How much does Barack Obama want to raise taxes? This provides a guide:
When it comes to taxes, the difference between Barack Obama and John McCain is arguably as wide as it’s been in a presidential race since Ronald Reagan and Walter Mondale battled in 1984. Sen. Obama is proposing to raise taxes more than any recent candidate, while Sen. McCain wants to cut them substantially. Most of the campaign debate has been over whose taxes would be raised, and whose cut.
Mr. Obama would roll back the 2001 and 2003 tax cuts for taxpayers in the top two brackets, raising the top two marginal rates of income tax to 36% and 39.6% from 33% and 35%. The 33% rate begins to hit this year at incomes of $164,550 for an individual and $200,300 for joint filers. Mr. Obama claims no “working families” earning less than $250,000 would pay more in taxes, but that’s because he defines income more broadly than the taxable income line on the IRS form. If you’re an individual with taxable income of $164,550, you will pay more taxes.
The Democrat would also reinstate the phaseout of the personal exemptions and itemized deductions for married couples making more than $250,000 a year. Those phaseouts would raise the top marginal tax rate for millions of taxpayers by another 1.5 percentage points.
Capital gains and dividend taxes would increase to 20% from 15% for those making more than $250,000, although capital-gains taxes on investments in “start-ups” would be eliminated.
Mr. Obama’s most dramatic departure from current tax policy is his promise to lift the cap on income on which the Social Security payroll tax is applied. Currently, the employer and employee each pay 6.2% up to $102,000, a level that is raised for inflation each year. The Obama campaign says he’d raise the payroll tax rate on incomes above $250,000 by as much as two to four percentage points — though it’s unclear if that higher rate would apply to the employee, the employer, or both.
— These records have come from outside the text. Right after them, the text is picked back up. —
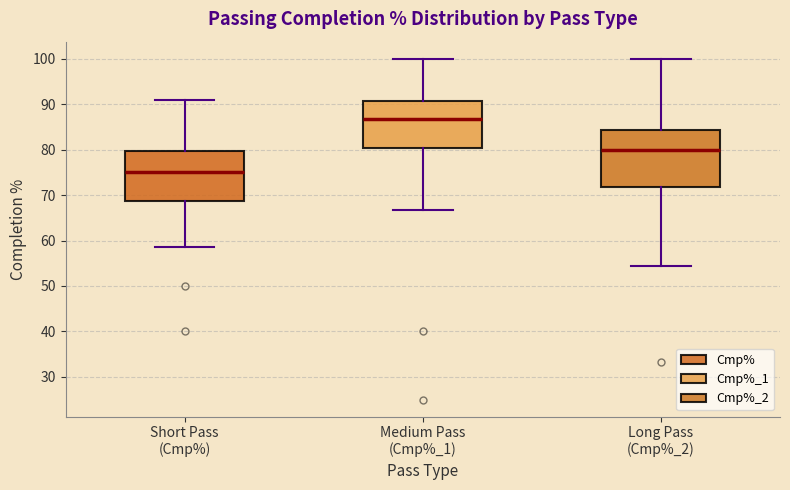

Where does the lower whisker of the box for Medium Pass (Cmp%_1) end on the y-axis? The values are not printed on the chart, so give them approximately, as read against the axis.

67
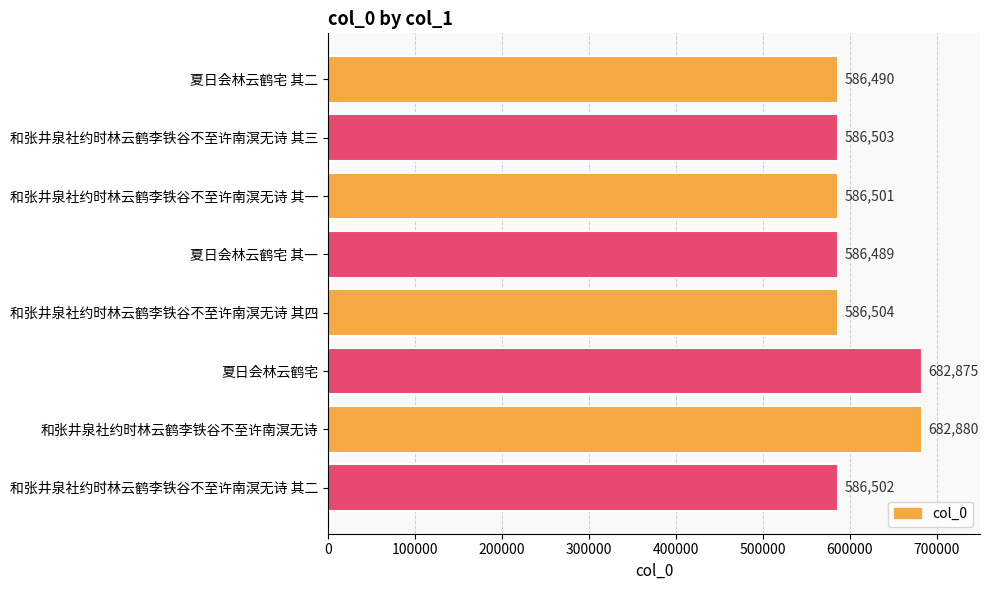

Reading top to bottom, extract all data points from this chart.

586490	586503	586501	586489	586504	682875	682880	586502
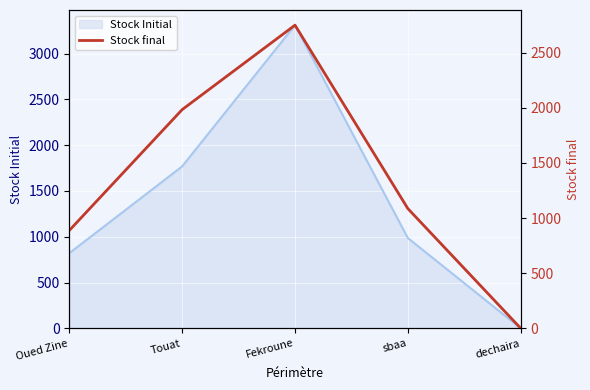

Where is the first local maximum?

Fekroune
What does it all add up to?
Taken together, these add up to about a 10-percentage-point hike in marginal tax rates for those making more than $250,000 a year, including millions of small businesses that pay taxes at individual rates. The “marginal” rate refers to the rate paid on the next dollar of income, and it has an especially strong influence on decisions to work and invest.
This ignores hints of more tax hikes to come, which Charlie Rangel and Barney Frank have suggested. And it assumes that Obama won’t look at his $4.3 trillion in new spending plans and conclude he needs to go further down the income ladder to scrape for more revenue.
When you go step by step, it strikes you how substantial the tax hikes may be. It seems incomprehensible that, in the midst of a worsening recession, Obama would still be advocating what amounts to throwing the economic car into reverse. What’s the point of all that Fed-created liquidity if you are going to suck millions and millions of dollars back out of the private sector? But that’s what Obama says he wants to do: raise taxes — lots and lots.